What Can Spleeter Do?
If you listen to the Bowie example below you’ll hear how Spleeter can unmix music. This is early days for this kind of technology and, just like the commercial products available, when used to completely isolate or exclude elements of a mix the artefacts produced seriously limit the usefulness of these tools but the fact that this can be done at all is seriously impressive even in 2019.
How To Try Spleeter
Although Spleeter is freely available to all, it isn’t for the casual user, it is purely command-line driven and “under the hood” knowledge of computers and code is assumed, it is a research tool after all. Having access to the code is interesting as, unlike the commercial products out there which offer similar functionality, having direct access tot he engine means that, in the right hands, it can be tweaked to perform better on specific material.
How Can I Try Spleeter Without Installing It?
Not all of us are going to install something as user-unfriendly as this Command-Line engine, if you want to try it and lack the computer chops to get hands-on with the engine itself head over to melody.ml where you can upload a stereo mp3 and they will process and email you the stems, again all in mp3 format. We tried this and the results were impressive. Although there were lots and lots of artefacts and warbly modulations, when recombined they offered all the options of stem mixing. Just don’t try to drop the band out for an acapella verse, impressive as this tech is it isn’t quite there yet!
What Commercial Products Offer Unmixing?
iZotope offer Master Rebalance in Ozone and RX. The name iZotope have chosen and the way they have presented the controls are a clear indications tat they feel that while this technology is suitably advanced to offer genuinely useful production tools for adjusting the relative levels of the different elements in t a track, the results aren’t yet at the point where isolated elements can be presented on their own or out of their original context without the artefacts becoming too audible for professional use.
Audionamic Xtrax goes further in terms of separation, offering full stem extraction into drums, vocals and “music” by which we’re sure they mean pitched instruments, not just taking a swipe at drummers!

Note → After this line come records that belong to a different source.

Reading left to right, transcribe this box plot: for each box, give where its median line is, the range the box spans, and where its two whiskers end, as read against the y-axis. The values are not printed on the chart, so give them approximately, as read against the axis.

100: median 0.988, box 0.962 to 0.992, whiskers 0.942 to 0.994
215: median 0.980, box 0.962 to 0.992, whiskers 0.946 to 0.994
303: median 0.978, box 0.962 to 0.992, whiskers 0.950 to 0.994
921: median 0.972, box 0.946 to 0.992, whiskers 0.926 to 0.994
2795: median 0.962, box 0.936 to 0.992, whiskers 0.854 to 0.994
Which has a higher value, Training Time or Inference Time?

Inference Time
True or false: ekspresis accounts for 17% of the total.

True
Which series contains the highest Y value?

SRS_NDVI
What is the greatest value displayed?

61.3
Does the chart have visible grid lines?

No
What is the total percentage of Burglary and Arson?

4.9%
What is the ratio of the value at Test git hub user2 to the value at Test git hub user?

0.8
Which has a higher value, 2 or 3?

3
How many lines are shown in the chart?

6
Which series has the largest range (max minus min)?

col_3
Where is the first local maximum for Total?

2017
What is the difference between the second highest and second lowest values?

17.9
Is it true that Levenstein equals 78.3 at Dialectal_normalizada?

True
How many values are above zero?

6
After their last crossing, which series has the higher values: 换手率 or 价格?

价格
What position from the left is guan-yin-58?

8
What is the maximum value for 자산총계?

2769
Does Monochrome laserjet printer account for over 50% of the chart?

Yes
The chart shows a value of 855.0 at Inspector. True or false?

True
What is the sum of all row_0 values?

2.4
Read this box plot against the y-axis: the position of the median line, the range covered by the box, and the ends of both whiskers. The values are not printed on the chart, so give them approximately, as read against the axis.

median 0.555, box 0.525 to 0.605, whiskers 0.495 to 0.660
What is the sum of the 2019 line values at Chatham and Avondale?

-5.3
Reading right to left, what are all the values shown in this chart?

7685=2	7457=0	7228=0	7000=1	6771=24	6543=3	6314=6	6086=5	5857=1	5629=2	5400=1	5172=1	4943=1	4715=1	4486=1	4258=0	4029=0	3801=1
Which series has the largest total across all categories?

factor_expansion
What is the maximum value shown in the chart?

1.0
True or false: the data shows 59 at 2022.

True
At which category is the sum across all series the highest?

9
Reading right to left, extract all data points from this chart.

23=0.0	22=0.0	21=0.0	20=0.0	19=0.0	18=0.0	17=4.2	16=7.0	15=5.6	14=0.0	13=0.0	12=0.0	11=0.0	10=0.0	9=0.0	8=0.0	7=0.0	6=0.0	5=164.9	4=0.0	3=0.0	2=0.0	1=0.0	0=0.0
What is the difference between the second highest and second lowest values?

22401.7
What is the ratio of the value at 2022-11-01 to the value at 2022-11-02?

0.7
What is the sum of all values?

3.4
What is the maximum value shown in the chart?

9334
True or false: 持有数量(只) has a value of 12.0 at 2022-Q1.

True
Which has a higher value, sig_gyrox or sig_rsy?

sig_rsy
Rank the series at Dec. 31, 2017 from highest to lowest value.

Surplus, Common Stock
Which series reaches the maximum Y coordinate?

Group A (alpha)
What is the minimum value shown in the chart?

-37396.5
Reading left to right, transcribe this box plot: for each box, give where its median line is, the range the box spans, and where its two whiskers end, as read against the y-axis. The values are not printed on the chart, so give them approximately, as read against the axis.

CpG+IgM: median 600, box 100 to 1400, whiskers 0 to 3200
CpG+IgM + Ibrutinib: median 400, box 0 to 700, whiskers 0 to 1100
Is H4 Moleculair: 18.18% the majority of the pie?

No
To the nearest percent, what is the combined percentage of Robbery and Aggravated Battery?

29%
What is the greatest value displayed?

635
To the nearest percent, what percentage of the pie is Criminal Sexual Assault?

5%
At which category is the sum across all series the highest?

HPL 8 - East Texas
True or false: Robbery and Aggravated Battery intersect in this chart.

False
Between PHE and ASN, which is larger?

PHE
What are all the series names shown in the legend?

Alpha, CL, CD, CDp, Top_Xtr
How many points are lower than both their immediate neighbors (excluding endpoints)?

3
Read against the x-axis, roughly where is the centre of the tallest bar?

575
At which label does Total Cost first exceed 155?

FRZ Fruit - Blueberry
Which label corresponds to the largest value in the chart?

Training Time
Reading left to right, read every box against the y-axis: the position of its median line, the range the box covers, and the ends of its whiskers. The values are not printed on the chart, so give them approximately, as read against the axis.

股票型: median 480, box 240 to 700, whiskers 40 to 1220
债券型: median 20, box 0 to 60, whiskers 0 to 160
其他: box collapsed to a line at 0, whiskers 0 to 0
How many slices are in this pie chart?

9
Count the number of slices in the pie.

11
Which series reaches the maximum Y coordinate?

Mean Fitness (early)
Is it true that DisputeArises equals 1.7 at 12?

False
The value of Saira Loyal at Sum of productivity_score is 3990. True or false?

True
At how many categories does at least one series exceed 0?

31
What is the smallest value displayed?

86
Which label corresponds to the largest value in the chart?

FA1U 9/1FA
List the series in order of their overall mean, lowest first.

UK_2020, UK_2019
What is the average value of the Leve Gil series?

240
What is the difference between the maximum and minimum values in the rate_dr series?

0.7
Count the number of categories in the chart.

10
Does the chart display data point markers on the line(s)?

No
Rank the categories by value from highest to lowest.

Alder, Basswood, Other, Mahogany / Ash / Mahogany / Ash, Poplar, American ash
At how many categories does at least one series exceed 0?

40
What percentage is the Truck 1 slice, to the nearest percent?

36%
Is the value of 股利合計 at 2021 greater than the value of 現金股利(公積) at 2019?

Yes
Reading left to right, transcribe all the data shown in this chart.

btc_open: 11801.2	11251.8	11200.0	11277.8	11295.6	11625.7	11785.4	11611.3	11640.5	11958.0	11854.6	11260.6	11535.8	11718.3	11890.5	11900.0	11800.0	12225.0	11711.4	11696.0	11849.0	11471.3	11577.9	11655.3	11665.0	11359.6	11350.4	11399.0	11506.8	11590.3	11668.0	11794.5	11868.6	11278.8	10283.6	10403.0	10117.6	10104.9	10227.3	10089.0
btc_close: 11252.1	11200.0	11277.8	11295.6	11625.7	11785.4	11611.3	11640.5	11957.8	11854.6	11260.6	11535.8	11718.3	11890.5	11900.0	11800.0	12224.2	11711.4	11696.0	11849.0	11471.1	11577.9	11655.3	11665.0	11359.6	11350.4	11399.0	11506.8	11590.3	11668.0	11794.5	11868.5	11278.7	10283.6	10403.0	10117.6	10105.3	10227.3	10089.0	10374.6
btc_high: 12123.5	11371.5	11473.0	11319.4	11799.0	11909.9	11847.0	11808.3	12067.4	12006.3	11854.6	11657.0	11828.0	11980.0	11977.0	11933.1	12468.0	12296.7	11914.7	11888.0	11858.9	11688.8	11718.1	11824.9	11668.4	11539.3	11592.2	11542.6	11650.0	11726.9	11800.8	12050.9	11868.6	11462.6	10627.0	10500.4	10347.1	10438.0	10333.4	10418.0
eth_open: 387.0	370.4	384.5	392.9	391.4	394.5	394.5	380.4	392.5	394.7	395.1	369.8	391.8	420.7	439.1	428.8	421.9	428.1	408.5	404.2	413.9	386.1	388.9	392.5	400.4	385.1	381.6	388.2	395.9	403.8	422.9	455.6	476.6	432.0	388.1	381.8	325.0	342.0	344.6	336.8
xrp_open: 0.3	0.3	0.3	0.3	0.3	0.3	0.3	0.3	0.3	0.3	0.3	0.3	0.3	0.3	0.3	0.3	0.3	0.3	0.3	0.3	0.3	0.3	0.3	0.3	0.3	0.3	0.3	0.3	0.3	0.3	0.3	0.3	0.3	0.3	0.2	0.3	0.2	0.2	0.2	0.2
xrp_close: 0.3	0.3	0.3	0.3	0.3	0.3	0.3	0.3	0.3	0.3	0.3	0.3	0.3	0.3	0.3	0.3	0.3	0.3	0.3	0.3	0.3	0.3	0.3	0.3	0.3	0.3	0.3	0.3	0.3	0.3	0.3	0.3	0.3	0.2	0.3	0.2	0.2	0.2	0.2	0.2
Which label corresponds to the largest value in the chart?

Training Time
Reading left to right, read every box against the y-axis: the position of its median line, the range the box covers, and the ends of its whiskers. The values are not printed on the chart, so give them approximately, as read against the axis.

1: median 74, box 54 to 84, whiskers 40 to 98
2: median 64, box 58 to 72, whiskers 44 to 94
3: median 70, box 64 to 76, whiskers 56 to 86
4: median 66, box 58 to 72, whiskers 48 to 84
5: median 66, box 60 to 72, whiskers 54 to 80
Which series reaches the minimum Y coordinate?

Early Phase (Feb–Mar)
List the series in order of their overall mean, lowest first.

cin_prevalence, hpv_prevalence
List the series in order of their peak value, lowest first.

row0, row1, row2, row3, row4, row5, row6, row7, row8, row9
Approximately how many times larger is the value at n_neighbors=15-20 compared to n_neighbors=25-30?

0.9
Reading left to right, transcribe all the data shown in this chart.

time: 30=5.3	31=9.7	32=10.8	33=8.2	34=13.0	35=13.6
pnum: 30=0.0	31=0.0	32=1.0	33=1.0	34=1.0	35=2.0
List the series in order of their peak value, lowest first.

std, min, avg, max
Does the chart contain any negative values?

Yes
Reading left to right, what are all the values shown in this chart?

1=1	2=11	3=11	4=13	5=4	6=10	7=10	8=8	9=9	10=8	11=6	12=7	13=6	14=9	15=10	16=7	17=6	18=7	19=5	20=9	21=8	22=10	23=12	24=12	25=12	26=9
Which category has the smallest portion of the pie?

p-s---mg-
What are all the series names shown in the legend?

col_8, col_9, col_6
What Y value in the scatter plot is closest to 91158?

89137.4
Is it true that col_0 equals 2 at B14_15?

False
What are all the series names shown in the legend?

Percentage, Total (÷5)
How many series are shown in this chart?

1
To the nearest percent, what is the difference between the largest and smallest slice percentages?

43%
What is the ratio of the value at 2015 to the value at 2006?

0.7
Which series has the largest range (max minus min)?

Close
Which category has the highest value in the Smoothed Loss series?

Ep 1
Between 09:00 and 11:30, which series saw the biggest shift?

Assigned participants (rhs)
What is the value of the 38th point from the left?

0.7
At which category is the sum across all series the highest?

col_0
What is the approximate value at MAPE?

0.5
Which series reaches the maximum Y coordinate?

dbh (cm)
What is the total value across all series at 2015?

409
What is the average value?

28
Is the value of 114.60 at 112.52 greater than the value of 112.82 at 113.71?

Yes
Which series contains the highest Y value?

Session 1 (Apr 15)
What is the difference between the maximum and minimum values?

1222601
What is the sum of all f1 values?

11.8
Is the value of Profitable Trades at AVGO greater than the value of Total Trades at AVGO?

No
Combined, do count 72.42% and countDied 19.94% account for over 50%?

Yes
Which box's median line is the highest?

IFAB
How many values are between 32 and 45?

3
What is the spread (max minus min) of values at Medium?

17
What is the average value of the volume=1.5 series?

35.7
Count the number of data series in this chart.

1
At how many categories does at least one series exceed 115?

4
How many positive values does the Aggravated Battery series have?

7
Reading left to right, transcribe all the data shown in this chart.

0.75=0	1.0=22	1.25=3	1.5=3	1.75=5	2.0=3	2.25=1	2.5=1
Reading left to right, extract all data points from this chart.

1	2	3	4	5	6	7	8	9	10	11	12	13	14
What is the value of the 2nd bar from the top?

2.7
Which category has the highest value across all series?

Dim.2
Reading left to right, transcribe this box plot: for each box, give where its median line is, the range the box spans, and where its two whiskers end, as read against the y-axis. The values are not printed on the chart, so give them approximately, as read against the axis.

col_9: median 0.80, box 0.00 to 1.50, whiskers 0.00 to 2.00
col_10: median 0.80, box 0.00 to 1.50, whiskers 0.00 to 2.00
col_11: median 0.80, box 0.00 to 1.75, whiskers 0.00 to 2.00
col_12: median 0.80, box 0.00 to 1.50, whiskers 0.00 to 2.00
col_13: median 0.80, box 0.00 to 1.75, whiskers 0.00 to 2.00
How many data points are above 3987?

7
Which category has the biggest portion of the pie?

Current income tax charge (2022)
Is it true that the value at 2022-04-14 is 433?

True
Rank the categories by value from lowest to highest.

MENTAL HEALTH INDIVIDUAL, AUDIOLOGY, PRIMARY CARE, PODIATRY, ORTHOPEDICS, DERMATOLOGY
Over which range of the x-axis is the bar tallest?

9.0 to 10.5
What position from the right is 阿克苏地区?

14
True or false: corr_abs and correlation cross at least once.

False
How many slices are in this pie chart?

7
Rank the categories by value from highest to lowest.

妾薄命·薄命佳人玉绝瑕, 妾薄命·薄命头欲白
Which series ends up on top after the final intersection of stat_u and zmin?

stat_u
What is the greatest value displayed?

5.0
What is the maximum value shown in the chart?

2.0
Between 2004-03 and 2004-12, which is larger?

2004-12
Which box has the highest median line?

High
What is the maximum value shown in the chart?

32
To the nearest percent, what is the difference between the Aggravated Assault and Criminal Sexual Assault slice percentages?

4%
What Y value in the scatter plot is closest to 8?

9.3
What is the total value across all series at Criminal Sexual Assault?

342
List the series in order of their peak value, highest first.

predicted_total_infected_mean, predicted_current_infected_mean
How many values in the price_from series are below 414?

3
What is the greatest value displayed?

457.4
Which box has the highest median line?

Zynaptiq offer Unmix Drums, a plug-in which can extract drums and percussion from a stereo mix.
With unmixing tech progressing at the speed it is, artefact free unmixing seems to be only a matter of time away. Interestingly developments like the recent launch of Mix The Music, a service which offers multitracks of commercially released music suggests that record companies should monetise their multitracks before technology catches up with them.